__TRY IT__
Only lines containing the word "always" belong in the answer; copy each one from the records.

Saved data entries
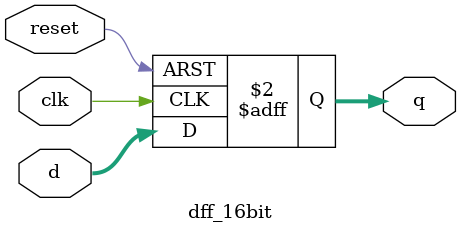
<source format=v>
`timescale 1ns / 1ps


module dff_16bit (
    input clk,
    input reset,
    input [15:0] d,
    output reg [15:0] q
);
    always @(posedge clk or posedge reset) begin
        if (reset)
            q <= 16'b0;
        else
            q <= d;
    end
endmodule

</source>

...

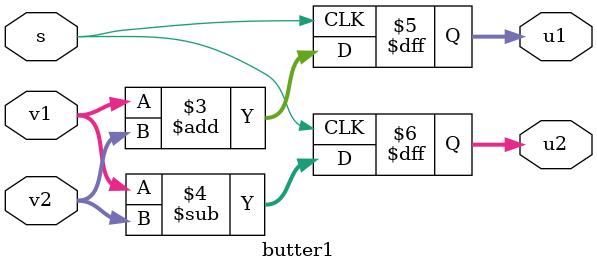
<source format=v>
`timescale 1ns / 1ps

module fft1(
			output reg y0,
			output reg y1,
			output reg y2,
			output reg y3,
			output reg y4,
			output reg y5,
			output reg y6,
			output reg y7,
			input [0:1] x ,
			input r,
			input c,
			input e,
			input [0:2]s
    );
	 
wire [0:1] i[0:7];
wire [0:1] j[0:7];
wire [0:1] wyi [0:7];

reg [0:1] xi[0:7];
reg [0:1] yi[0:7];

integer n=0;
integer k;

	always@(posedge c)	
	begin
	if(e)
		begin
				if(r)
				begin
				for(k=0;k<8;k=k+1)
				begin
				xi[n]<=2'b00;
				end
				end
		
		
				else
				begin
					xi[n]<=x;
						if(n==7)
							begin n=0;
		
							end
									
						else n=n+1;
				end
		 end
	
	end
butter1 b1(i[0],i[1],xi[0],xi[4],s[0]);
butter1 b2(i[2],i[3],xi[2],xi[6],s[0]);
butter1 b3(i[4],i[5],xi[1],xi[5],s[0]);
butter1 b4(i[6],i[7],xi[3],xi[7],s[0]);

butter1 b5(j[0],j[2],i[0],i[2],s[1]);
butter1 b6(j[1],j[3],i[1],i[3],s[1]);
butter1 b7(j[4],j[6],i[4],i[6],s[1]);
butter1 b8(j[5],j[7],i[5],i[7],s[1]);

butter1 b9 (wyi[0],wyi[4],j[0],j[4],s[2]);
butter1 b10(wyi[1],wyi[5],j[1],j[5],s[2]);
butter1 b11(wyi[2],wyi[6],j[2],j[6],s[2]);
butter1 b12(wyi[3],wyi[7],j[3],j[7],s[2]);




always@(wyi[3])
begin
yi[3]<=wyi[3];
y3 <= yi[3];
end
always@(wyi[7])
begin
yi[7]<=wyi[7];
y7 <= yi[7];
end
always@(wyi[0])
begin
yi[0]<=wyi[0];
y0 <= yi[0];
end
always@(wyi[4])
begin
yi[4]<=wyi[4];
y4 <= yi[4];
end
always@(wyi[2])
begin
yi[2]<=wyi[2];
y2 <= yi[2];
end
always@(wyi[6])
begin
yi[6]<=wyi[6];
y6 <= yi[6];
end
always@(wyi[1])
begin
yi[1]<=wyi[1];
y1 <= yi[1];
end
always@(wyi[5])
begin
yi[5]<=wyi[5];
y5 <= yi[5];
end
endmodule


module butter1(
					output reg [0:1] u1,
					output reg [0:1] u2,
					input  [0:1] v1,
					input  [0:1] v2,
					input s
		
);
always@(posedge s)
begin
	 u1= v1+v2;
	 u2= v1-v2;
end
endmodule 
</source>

__EXERCISE RESPONSE__
    always @(posedge clk or posedge reset) begin
	always@(posedge c)	
always@(wyi[3])
always@(wyi[7])
always@(wyi[0])
always@(wyi[4])
always@(wyi[2])
always@(wyi[6])
always@(wyi[1])
always@(wyi[5])
always@(posedge s)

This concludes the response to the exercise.